Editor’s note: Wired for Safety is a column on cybersecurity and other tech issues. Duane Dunston is an assistant professor of cybersecurity and networking at Champlain College. He received his bachelor’s and master’s of science from Pfeiffer University. From 2001 to 2011 he worked in cybersecurity for NOAA. He is a doctoral student at Northeastern University with a concentration in Curriculum, Teaching, Learning, and Leadership. His other activities include “You Have A Voice,” a project to develop an electronic screening assessment to identify human trafficking victims.
“In general, patching does not work; you cannot patch a system that was badly designed in the first place. You may patch it until you are blue in the face, and every time you put in a patch, you introduce several new errors or flaws.” (Peter Neumann, 1996).”
[I]’ve been reading many articles about the Baltimore city compromise. Many fingers are being pointed at the NSA for having sat on the vulnerability without reporting it — that will require another article. I was relieved to hear an inquiry is being made into the security practices of the city.
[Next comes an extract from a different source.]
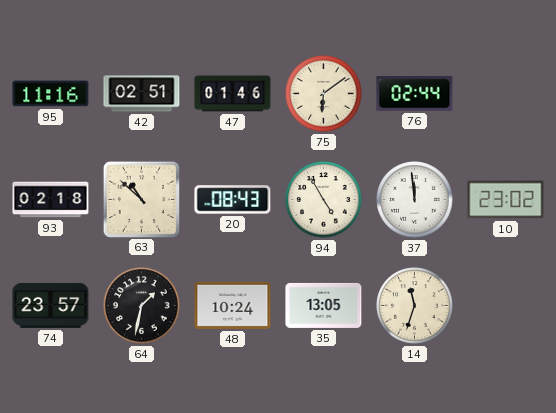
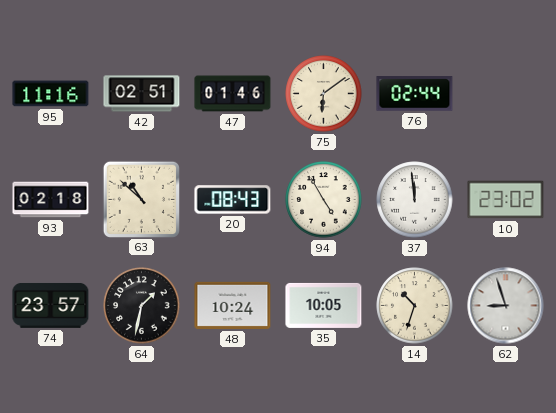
35: 13:05 -> 10:05
14: 11:33 -> 10:33
62: none -> 8:57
The tools that were alleged to be used in this case were well-known as a result of a data leak at the NSA. However, as a result of the leak, Microsoft released a patch to fix the vulnerability that is alleged to have been exploited within the Baltimore city’s systems in 2017. Does that sound familiar?
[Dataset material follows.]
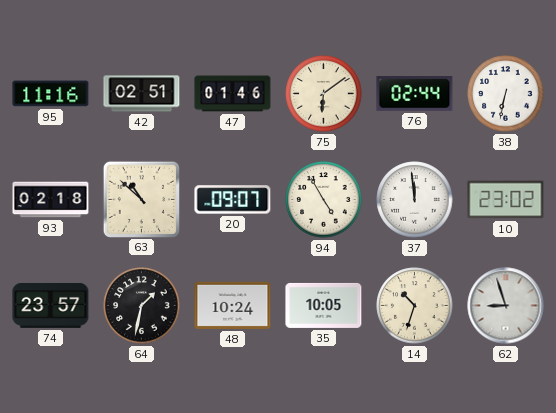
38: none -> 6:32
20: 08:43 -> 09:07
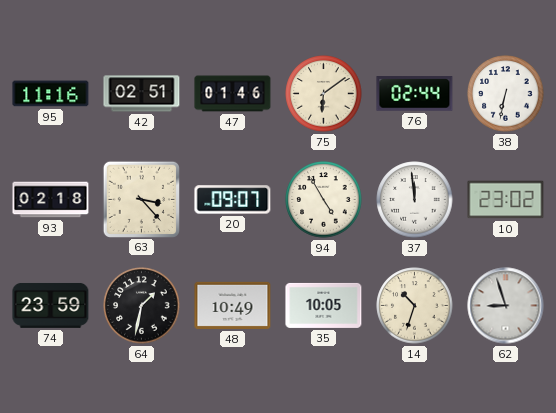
63: 10:52 -> 3:23
74: 23:57 -> 23:59
48: 10:24 -> 10:49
One of the reasons patching is so tricky is because networks are not usually designed with security from the beginning, so patching, and implementing security controls, can cause significant disruptions to organization processes.
Why isn’t it easy to figure out the processes used in organizations? Imagine having to understand the flow of information for your own organization compared to a city’s network which spans multiple buildings. It is hard, though not impossible, to understand information flows and then trying to figure out how to implement security controls to prevent disruption of services and, sometimes, recommending a change in how people do their work. Patching may not be possible in all situations based on the complexities and age of the system it is running on and the sensitivity of the system that depends on the computers. Systems that monitor or maintain medical patients in critical condition, emergency medical services, or radio communications, and weather satellites may have to be exempt from patching until thorough testing has been performed. Those types of computer systems are highly sensitive, and life and property could be at stake as a result of any downtime.
Yes, I mentioned weather satellites. Have you ever checked to see how many planes are in the sky at any given time? Imagine that weather satellites became unavailable. How would they receive severe weather alerts or radio communications prevent warnings about severe weather in their path? All information has value, so any computer system that creates, stores, or transmits it must be protected.
What organizations can do is implement compensating controls for systems that can’t be upgraded or upgraded within a reasonable amount of time. The compensating controls will help mitigate threats to those systems. Physical security controls such as limited access to those computers, cameras, locks, multi-factor authentication to enter a facility, or security guards monitoring access.
Patching computer systems in organizations has to be carefully planned. Service disruptions can be exacerbated by not having a backup plan if something breaks during the update process. Each organization has its own level of uptime and downtime tolerance. Those must be determined and appropriate financial and people resources put into place to mitigate a security incident before it occurs.
The other factor involved is that some organizations believe their unpatched systems that are not connected to the internet are safe. Once an adversary gets inside a network, they have access to the same systems the compromised system has access to, as well. Compensating controls can help mitigate access on the local network. A firewall can be put in front of the unpatched system with restricted access to and from the computer (or enable the native host-based firewall) or application whitelisting enabled to restrict what can execute on the host or limit the number of people that have physical or remote access to those systems.
When patching cannot be performed, use compensating controls to help mitigate security threats. It is cheaper to restructure the network and create a secure one versus waiting until a breach to occur. The Baltimore breach estimates have already reached over $18 million.